◆ Requirement ◆
Which lines below hold the word "linejoin"? Report each one.

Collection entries
========================================================================

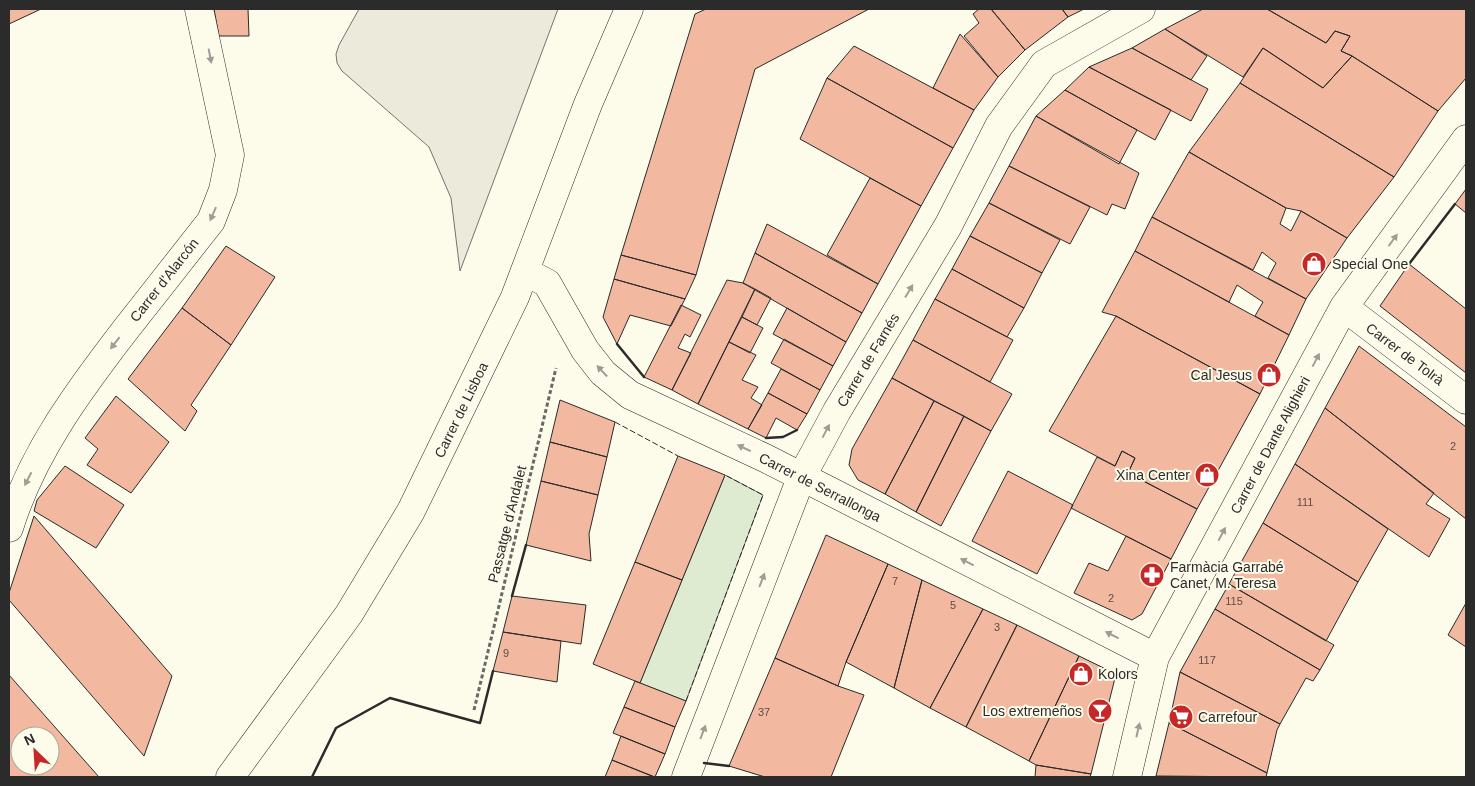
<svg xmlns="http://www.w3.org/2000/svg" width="1475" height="786" viewBox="0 0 1475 786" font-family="Helvetica,sans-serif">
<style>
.green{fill:#deebd1;stroke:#74746e}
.parking{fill:#eceadb;stroke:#74746e}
.building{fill:#f2b8a0;stroke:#2b2b2b;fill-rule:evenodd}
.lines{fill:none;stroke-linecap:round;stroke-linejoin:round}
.minor-casing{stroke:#2b2b2b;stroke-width:29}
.path{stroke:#6a6964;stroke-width:3;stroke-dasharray:4 2.5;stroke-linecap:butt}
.minor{stroke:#fdfbea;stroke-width:28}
.fence{stroke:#2b2b2b;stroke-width:1;stroke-dasharray:6 2.5;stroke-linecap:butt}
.wall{stroke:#2b2b2b;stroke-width:2.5}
.oneway{fill:#9e9d94}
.labels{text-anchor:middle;stroke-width:4;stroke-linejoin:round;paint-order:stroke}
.number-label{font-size:11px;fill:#5d4e48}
.poi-label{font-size:14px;fill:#2b2b2b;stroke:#fdfbea;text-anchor:start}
.street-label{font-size:14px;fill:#2b2b2b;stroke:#fdfbea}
</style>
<rect width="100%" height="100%" fill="#fdfbea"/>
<path class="green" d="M725 475 763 495 686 701 640 683Z"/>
<path class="parking" d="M359 9H558L460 271 451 198 429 147 342 71 337 63 336 54 339 45Z"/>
<path class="building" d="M9 9H41L9 24Z
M214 9H248L249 36H219Z
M706 9H869L755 69 696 275 621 255 695 14Z
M979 9H991L1025 50 998 77 964 36 979 23 973 14Z
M991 9H1062L1068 17 1025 50Z
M1062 9H1084L1068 17Z
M1203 9H1267L1326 43 1335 31 1350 36 1341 51 1352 56 1323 88 1263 48 1243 77 1165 29Z
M1267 9H1466V78L1438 111 1352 56 1341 51 1350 36 1335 31 1326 43Z
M1165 29 1207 56 1191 80 1132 48Z
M960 34 998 77 974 110 933 88Z
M854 46 974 110 953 148 827 78Z
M1132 48 1208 89 1191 121 1089 67Z
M1263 48 1323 88 1352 56 1438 111 1394 177 1240 83Z
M1089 67 1171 110 1155 140 1065 90Z
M827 78 953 148 921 206 800 139Z
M1240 83 1394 177 1347 238 1301 211 1286 208 1189 152Z
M1065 90 1137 130 1119 164 1036 116Z
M1036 116 1139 173 1125 209 1112 204 1107 215 1009 166Z
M1189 152 1286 208 1280 224 1291 231 1301 211 1347 238 1306 299 1268 278 1276 263 1262 252 1253 270 1152 217Z
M1009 166 1090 207 1070 244 989 203Z
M870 178 921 206 878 284 827 255Z
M1466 189V213L1455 204Z
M989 203 1060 240 1042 273 970 236Z
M1152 217 1306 299 1289 335 1255 316 1263 302 1237 285 1229 302 1135 251Z
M767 224 878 284 862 313 755 253Z
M970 236 1042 273 1024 308 952 269Z
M226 246 275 277 231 345 182 308Z
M1135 251 1289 335 1260 394 1116 316 1102 312Z
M755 253 862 313 846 342 743 283Z
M621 255 696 275 685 299 614 279Z
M1409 264 1466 309V373L1380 306Z
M952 269 1024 308 1007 337 935 299Z
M614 279 685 299 671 326 630 315 617 344 603 317Z
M727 280 743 283 755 289 698 404 672 390Z
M755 289 771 298 757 325 742 317Z
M935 299 1013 340 990 382 913 340Z
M681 305 701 315 690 337 685 334 678 348 691 353 672 390 644 377Z
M182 308 231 345 191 405 197 411 185 431 128 379Z
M787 308 846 342 833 366 773 334Z
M1116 316 1260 394 1197 509 1128 473 1135 458 1122 451 1115 466 1049 431Z
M742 317 763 328 750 353 729 342Z
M784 339 833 366 820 390 771 363Z
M913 340 1012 394 991 431 892 378Z
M729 342 756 355 742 380 758 387 751 398 762 405 748 429 698 404Z
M1359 346 1466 427V519L1325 408Z
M781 369 820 390 807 414 768 393Z
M892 378 934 401 885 494 858 480 849 465 852 449Z
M768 393 807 414 797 430 776 418 766 438 748 429Z
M116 396 169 442 131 493 87 465 98 449 85 438Z
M560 400 615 422 607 457 550 442Z
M934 401 964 416 916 512 885 494Z
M1325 408 1434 493 1426 504 1450 519 1429 557 1295 464Z
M964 416 991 431 941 526 916 512Z
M550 442 607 457 598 495 541 481Z
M1122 451 1135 458 1128 473 1197 509 1171 559 1071 508 1097 457 1115 466Z
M678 456 725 475 682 580 635 562Z
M1295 464 1388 529 1358 582 1263 523Z
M65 466 124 505 96 548 34 511 37 500Z
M1008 471 1073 505 1037 574 972 541Z
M541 481 598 495 589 534 591 561 526 545Z
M34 516 172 676 144 756 9 600V593Z
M1263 523 1358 582 1326 641 1229 584Z
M826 535 888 564 846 662 838 686 775 658Z
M1126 536 1171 559 1142 614 1132 620 1074 593 1089 563 1108 571Z
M635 562 682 580 640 683 593 664Z
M888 564 922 580 894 688 846 662Z
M922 580 983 609 930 708 894 688Z
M1229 584 1334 645 1320 670 1215 609Z
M512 596 586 605 581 644 503 632Z
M1466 603V647L1448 635Z
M983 609 1017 625 966 727 930 708Z
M1215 609 1320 670 1313 681 1306 678 1280 724 1180 672Z
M1017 625 1079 656 1029 761 966 727Z
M503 632 561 641 557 682 493 671Z
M1079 656 1116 674 1091 774 1036 765 1029 761Z
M775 658 838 686 864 695 831 777H765L729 766Z
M1180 672 1280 724 1277 730 1267 773 1169 723Z
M9 675 99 777H9ZM20 736H50V766H20Z
M635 681 686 701 675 727 624 707Z
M624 707 675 727 665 754 613 733Z
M1169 723 1267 773 1266 777 1156 776Z
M621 736 665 754 655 777 612 760Z
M612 760 654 777H605Z
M1036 765 1091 774 1090 777H1035Z"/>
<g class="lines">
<defs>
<path id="minor" d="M526 272 547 283 585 350 603 373 630 395 765 458 1155 657
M1344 307 1466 400
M9 528C32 453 79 390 126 329 154 293 183 257 211 221L223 190 230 155 199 9
M230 777 349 614 411 511 515 297 588 104 629 9
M686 777 801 478 837 411 948 226 999 126 1044 64 1141 9
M1127 777 1155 657 1344 307 1466 139"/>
</defs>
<use href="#minor" class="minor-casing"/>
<path class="path" d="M474 710 556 368"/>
<use href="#minor" class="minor"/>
<path class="fence" d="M615 422 678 456
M686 701 763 495 725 475"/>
<path class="wall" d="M1409 264 1455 204
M617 344 644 377
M766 438 783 437 797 430
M512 596 526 545
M704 763 729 766
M312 777 336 728 390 698 480 723 493 671"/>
</g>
<defs><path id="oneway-solid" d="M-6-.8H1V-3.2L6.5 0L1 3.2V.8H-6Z" transform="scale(1.25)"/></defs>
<g class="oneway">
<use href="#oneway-solid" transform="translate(210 56) rotate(79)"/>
<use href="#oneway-solid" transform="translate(213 214) rotate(114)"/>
<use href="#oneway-solid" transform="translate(1393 240) rotate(-54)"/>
<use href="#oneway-solid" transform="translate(909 291) rotate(-59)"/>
<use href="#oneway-solid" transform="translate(115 343) rotate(128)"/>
<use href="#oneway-solid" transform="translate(1316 360) rotate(-62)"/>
<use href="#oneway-solid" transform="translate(602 371) rotate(-133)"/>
<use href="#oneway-solid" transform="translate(826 431) rotate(-62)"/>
<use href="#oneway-solid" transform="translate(744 448) rotate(-155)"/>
<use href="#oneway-solid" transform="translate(28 479) rotate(117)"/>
<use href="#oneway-solid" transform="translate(1222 534) rotate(-62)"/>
<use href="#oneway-solid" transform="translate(967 562) rotate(-153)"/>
<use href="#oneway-solid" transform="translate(762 580) rotate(-69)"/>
<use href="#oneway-solid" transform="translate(1112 635) rotate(-153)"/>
<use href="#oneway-solid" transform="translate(1138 730) rotate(-77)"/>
<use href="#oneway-solid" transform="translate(703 732) rotate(-69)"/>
</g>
<defs>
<symbol id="shop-disc" viewBox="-11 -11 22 22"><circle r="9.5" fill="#c62828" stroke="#fdfbea"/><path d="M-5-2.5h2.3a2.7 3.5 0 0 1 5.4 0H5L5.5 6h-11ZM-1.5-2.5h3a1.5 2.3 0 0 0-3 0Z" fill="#fff"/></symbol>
<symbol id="pharmacy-disc" viewBox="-11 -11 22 22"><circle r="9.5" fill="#c62828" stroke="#fdfbea"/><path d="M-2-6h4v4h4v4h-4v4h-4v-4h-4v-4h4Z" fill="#fff"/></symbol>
<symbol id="bar-disc" viewBox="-11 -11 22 22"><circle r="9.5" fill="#c62828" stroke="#fdfbea"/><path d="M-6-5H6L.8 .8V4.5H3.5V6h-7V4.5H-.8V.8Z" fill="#fff"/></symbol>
<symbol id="supermarket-disc" viewBox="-11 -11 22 22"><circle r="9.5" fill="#c62828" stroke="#fdfbea"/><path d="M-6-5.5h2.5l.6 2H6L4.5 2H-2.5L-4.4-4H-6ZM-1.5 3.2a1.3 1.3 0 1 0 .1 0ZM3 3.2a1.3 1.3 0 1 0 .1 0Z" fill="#fff"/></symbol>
</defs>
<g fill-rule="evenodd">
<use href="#shop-disc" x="1300" y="250" width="28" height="28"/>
<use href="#shop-disc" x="1255" y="361" width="28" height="28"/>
<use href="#shop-disc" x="1193" y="461" width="28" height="28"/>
<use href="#pharmacy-disc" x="1138" y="561" width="28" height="28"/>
<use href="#shop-disc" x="1067" y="660" width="28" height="28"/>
<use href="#bar-disc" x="1086" y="697" width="28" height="28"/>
<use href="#supermarket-disc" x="1167" y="703" width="28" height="28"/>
</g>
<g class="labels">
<g class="number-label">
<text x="1453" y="450">2</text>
<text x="1305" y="506">111</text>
<text x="895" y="585">7</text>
<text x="1111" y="602">2</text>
<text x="1234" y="605">115</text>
<text x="953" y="609">5</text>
<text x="997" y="631">3</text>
<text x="506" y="657">9</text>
<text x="1207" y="664">117</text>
<text x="764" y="716">37</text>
</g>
<g class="poi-label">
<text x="1332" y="269">Special One</text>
<text x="1252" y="380" text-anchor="end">Cal Jesus</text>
<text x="1190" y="480" text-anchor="end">Xina Center</text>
<text x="1170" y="572">Farmàcia Garrabé<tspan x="1170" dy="16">Canet, M. Teresa</tspan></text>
<text x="1098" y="679">Kolors</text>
<text x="1082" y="716" text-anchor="end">Los extremeños</text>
<text x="1198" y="722">Carrefour</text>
</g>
<g class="street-label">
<text transform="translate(164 280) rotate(-52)" y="5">Carrer d'Alarcón</text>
<text transform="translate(1405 354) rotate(37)" y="5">Carrer de Tolrà</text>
<text transform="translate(868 360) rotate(-59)" y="5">Carrer de Farnés</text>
<text transform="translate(461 410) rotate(-64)" y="5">Carrer de Lisboa</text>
<text transform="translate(1270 445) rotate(-62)" y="5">Carrer de Dante Alighieri</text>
<text transform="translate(820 487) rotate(27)" y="5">Carrer de Serrallonga</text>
<text transform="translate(507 524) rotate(-76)" y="5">Passatge d'Andalet</text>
</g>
</g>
<rect width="1475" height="786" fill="none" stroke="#2b2b2b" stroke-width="20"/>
<g transform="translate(35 751) rotate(335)"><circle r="24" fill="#fdfbea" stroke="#a9a89e"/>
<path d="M0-4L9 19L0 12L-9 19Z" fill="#c62828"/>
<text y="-8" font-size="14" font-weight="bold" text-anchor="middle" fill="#2b2b2b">N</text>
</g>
</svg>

========================================================================

◆ Task output ◆
.lines{fill:none;stroke-linecap:round;stroke-linejoin:round}
.labels{text-anchor:middle;stroke-width:4;stroke-linejoin:round;paint-order:stroke}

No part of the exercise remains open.